'''

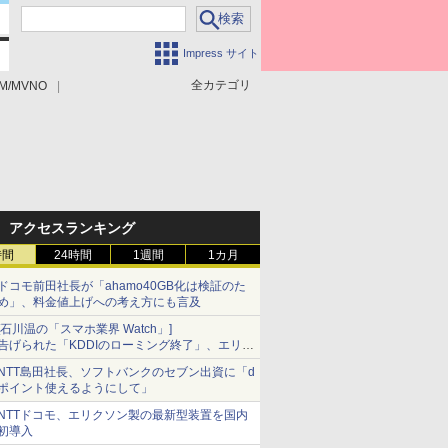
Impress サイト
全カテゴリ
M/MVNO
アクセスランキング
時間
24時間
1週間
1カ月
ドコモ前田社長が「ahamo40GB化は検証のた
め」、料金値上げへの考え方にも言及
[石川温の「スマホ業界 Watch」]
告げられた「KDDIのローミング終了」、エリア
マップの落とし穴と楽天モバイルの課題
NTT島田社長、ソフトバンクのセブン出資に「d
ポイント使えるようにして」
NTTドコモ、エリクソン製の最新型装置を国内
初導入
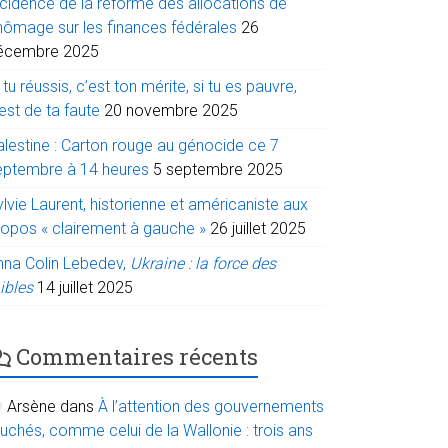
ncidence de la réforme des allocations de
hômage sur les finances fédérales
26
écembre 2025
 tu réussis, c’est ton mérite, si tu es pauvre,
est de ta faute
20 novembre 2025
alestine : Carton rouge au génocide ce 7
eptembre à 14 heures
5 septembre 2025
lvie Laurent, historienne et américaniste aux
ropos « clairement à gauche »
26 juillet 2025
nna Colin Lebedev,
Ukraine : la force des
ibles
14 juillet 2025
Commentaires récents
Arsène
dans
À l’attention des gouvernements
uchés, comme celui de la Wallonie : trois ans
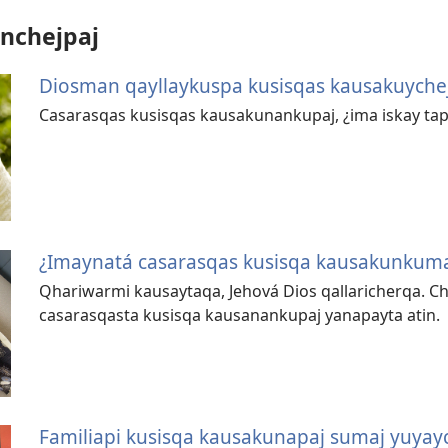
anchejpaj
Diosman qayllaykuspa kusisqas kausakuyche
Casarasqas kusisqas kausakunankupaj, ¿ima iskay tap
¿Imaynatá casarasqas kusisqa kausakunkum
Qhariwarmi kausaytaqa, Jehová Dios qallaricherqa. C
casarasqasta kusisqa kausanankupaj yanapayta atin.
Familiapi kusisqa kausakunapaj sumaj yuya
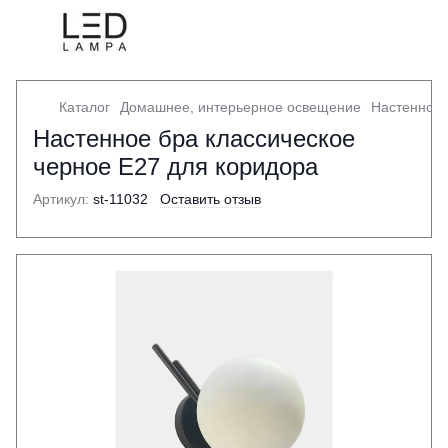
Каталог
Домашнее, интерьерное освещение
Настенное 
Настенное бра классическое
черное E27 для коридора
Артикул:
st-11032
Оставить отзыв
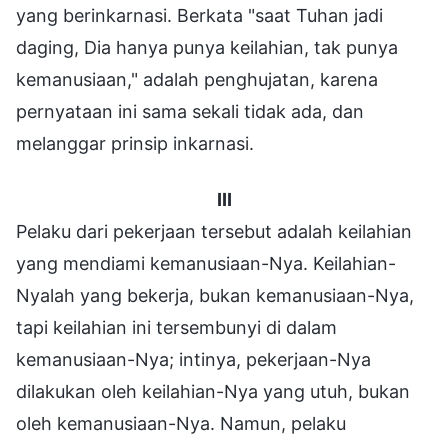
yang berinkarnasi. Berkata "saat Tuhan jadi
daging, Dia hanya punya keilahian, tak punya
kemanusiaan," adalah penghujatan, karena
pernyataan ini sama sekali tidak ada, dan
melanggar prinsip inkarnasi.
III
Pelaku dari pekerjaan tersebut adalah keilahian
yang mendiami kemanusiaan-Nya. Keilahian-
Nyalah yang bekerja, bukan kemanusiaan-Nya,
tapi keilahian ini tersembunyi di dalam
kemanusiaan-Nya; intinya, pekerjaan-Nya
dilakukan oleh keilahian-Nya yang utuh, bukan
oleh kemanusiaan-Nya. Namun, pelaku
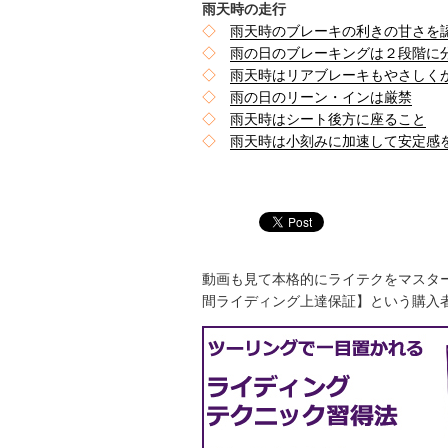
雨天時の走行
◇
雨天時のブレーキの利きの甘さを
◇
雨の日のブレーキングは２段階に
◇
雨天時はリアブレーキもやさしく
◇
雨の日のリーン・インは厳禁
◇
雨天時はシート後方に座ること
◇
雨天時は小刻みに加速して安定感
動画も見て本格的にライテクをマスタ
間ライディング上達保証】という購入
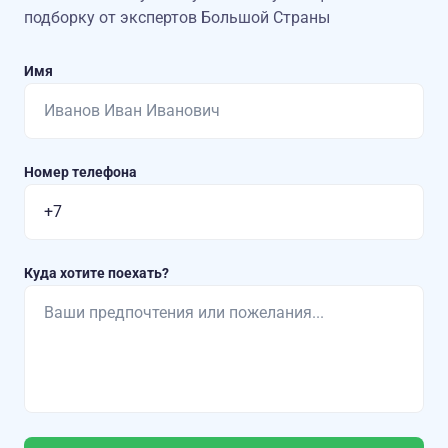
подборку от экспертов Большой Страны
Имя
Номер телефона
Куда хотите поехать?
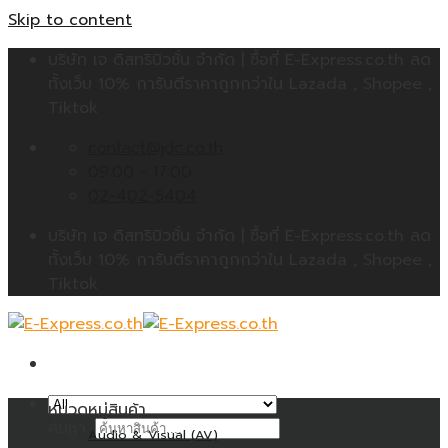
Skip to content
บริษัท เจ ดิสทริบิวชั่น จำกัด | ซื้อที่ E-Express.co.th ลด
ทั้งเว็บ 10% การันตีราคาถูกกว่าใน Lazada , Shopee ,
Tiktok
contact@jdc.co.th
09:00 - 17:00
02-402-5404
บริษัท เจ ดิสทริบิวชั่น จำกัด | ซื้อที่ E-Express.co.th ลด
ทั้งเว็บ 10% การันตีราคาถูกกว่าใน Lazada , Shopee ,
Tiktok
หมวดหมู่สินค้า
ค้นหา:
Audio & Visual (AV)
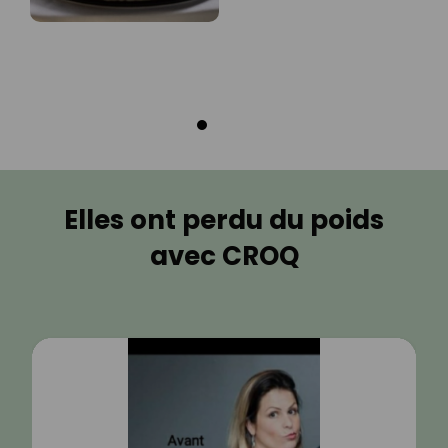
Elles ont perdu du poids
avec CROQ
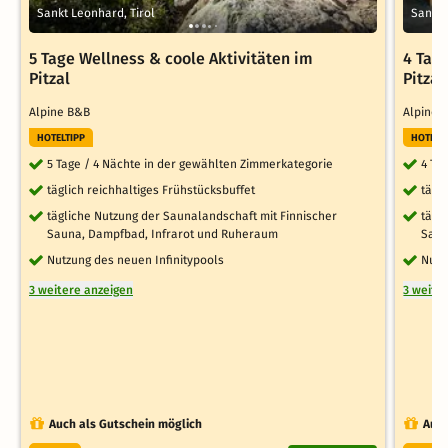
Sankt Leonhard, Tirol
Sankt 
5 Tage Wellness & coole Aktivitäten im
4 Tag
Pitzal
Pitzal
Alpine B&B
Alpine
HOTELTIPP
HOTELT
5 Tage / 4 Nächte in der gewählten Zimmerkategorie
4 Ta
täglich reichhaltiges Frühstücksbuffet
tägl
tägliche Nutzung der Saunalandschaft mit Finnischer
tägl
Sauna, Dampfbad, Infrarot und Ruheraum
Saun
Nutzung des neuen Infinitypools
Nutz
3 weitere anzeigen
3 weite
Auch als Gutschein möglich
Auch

'''

[Action item]
Reproduce the rows from the line containing "подборку от экспертов Большой Страны" through the line containing "Куда хотите поехать?", changing "Номер телефона" to "Адрес электронной почты" and leaving everything else unaltered.

[Your response]
подборку от экспертов Большой Страны
Имя
Адрес электронной почты
Куда хотите поехать?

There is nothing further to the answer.